Titans draws a clear conceptual line. Attention behaves like short-term memory, high fidelity, flexible, and powerful, but constrained by window size and computational cost. Long-term memory requires different properties: persistence over time, selective storage, and the ability to retain useful abstractions without keeping every past token accessible through attention.

This distinction is not philosophical; it is architectural. Focusing attention on handling long-term storage increases compute cost without delivering reliable recall.

short-term attention with persistent long-term neural memory

Why “Efficient” Transformers and Linear Models Still Struggle

One response to attention’s scaling limits is to replace softmax attention with linear or kernel-based alternatives. While these approaches reduce computational complexity, they often behave like linear recurrent models that compress history into a fixed-size state. This makes them efficient, but also introduces information loss.

The contradiction is clear: these models are most appealing when context is very long, yet very long histories are difficult to compress without losing important details. As a result, two imperfect strategies dominate today:

Full-attention Transformers retain rich access to recent context but are expensive and bounded. Linear or recurrent variants scale efficiently but risk forgetting critical information due to compression.

Titans is motivated by this tension. Efficiency and reliable recall clash when only a single memory mechanism is used.

“Full attention: accurate but expensive” versus “Compressed recurrence: efficient but forgetful”

The Memory Perspective That Leads to Titans

A key contribution of the Titans' work is its memory-centric view of sequence modelling. Models are described in terms of two operations: writing (or updating memory) and reading (or retrieving from memory). Recurrent models write by compressing history into a hidden state. Transformers write by appending keys and values to the context. Retrieval then happens either by reading the hidden state or attending to stored keys.

Seen through this lens, the important questions shift. Instead of asking which architecture is best, we ask how memory should be structured, how it should update, how it should retrieve information, how it should forget, and how multiple memory modules can be combined so each handles what it does best.

This framing naturally leads to Titans: an architecture where attention remains in short-term memory, and a separate module is responsible for long-term memory.

What This Means for Real Systems

For systems that involve continuous reasoning, long-running agents, extended conversations, log analysis, long documents, or time-series data, the limitation appears quickly. Increasing context length helps, but retrieval becomes fragile as the haystack grows. This is why larger windows often improve demos without fully solving reliability.

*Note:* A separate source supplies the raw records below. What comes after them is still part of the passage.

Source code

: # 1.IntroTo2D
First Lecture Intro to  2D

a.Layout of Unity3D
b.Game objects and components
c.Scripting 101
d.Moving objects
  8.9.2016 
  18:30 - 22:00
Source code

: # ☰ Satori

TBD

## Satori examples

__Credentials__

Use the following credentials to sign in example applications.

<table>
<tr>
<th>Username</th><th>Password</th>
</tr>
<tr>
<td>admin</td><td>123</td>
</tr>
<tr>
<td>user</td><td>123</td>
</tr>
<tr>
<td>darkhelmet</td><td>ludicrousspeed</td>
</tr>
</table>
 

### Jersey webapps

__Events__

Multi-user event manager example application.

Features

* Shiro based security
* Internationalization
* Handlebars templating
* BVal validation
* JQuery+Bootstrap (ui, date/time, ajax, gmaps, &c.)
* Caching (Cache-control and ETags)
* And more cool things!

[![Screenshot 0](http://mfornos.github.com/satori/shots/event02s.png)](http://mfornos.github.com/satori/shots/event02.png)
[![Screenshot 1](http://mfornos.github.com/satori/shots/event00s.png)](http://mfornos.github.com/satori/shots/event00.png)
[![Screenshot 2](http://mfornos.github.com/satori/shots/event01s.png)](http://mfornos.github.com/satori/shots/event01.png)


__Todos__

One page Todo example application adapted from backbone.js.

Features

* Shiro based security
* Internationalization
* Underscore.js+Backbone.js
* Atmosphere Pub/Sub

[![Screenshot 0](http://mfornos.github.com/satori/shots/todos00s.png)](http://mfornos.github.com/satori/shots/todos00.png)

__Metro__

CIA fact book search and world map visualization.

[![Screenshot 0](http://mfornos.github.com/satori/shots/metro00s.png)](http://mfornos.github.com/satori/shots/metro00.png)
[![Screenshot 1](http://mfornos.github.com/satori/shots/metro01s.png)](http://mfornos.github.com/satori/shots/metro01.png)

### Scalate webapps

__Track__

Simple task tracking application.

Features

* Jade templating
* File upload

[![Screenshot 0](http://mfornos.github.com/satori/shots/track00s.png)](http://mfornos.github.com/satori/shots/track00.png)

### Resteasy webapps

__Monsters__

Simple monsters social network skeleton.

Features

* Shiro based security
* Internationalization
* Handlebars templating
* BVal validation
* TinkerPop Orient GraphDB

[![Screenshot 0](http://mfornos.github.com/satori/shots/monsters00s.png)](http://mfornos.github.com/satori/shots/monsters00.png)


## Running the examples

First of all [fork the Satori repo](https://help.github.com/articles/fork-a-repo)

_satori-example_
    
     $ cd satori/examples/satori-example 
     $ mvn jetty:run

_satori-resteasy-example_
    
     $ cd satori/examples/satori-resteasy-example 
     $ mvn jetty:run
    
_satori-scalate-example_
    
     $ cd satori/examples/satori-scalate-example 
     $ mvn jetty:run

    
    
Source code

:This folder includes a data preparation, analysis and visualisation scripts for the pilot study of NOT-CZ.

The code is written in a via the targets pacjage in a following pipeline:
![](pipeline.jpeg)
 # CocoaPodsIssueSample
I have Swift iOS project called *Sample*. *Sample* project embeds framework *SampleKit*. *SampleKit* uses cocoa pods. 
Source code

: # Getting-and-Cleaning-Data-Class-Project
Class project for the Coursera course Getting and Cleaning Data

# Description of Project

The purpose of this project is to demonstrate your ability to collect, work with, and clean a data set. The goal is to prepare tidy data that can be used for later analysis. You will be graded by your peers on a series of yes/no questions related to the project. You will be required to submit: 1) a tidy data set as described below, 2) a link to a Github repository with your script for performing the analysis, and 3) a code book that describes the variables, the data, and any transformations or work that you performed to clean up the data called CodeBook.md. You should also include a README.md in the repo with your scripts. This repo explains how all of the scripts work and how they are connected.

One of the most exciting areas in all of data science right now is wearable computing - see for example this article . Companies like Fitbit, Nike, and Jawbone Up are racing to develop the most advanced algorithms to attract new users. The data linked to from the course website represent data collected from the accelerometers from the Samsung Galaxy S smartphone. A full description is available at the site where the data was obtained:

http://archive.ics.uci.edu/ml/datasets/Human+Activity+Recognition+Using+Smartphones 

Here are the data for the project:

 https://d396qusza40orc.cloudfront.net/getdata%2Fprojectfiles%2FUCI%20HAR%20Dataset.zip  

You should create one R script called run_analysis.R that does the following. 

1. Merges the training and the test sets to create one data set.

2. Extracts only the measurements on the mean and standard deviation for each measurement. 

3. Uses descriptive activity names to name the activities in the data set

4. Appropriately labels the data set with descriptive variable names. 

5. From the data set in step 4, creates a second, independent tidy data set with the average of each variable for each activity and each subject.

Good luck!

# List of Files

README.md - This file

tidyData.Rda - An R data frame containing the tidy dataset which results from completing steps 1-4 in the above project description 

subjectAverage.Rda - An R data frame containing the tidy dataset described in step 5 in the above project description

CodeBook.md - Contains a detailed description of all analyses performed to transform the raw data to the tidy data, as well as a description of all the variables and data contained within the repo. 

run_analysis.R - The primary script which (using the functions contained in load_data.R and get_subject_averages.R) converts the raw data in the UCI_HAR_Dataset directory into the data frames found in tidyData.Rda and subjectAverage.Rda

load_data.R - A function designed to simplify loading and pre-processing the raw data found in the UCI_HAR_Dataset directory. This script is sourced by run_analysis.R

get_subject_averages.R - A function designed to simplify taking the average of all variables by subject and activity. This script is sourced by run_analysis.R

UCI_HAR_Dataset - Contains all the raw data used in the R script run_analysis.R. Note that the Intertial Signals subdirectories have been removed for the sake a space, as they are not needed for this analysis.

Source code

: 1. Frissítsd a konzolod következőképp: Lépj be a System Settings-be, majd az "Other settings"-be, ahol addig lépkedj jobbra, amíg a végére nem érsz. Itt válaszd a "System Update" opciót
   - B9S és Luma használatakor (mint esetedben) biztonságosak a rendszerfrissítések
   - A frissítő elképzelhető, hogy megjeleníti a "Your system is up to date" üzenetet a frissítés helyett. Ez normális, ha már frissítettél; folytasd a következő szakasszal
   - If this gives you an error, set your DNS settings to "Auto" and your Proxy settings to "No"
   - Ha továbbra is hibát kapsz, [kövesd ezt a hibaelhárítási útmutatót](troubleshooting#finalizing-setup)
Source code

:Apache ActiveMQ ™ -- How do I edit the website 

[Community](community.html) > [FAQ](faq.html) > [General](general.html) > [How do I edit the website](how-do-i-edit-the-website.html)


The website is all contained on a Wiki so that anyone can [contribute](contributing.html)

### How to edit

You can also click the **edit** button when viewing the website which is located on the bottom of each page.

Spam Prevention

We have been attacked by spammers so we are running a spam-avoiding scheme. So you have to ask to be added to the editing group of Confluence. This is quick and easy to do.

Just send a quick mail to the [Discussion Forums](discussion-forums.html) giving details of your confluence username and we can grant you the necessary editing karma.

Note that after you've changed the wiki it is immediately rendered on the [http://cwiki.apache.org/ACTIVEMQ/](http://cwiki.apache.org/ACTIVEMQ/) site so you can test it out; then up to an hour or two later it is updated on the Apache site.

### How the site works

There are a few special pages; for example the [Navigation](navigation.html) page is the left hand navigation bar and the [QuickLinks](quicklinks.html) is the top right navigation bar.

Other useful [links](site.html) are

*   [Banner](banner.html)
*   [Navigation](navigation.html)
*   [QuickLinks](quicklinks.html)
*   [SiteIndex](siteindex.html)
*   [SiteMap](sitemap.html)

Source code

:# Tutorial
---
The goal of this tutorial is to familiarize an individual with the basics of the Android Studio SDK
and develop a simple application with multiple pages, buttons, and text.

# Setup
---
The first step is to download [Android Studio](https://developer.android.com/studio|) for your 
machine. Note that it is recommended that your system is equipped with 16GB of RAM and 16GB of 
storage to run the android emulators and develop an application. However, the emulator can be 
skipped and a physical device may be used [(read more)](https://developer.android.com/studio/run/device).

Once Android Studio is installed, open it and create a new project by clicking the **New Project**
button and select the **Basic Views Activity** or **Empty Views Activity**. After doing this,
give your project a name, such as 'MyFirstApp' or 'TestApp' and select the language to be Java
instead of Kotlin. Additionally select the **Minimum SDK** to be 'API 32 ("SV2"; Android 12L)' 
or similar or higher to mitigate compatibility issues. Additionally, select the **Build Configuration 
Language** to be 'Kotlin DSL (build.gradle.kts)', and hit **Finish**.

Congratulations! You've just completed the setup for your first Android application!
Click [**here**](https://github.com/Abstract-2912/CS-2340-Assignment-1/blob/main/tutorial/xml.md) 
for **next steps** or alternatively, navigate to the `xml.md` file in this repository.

Titans is compelling because it does not claim that attending to everything is sufficient. Instead, it argues for an architecture that explicitly incorporates long-term memory and manages retention over extended horizons while remaining computationally practical.

Unresolved Questions

Part 1 deliberately leaves one major question unanswered: what should a long-term memory module look like, and how should it decide what to store and forget? The Titans paper addresses this later using a neural long-term memory updated at test time via a “surprise” signal and adaptive forgetting.

These mechanisms will be explored in Part 3. Before that, Part 2 introduces a broader memory lens that explains why forgetting and retention emerge from design choices rather than bugs.

Conclusion: We Don’t Have a Context Problem, We Have a Memory Problem

Attention is an exceptional tool for short-range dependency modelling, but treating it as the entire memory system forces trade-offs that do not disappear with larger context windows. Truly scalable long-context systems require dedicated long-term memory mechanisms, not just longer scrollback.

In Part 2, we will make this memory-first framing explicit so that Titans appears as a logical architectural step rather than an isolated idea.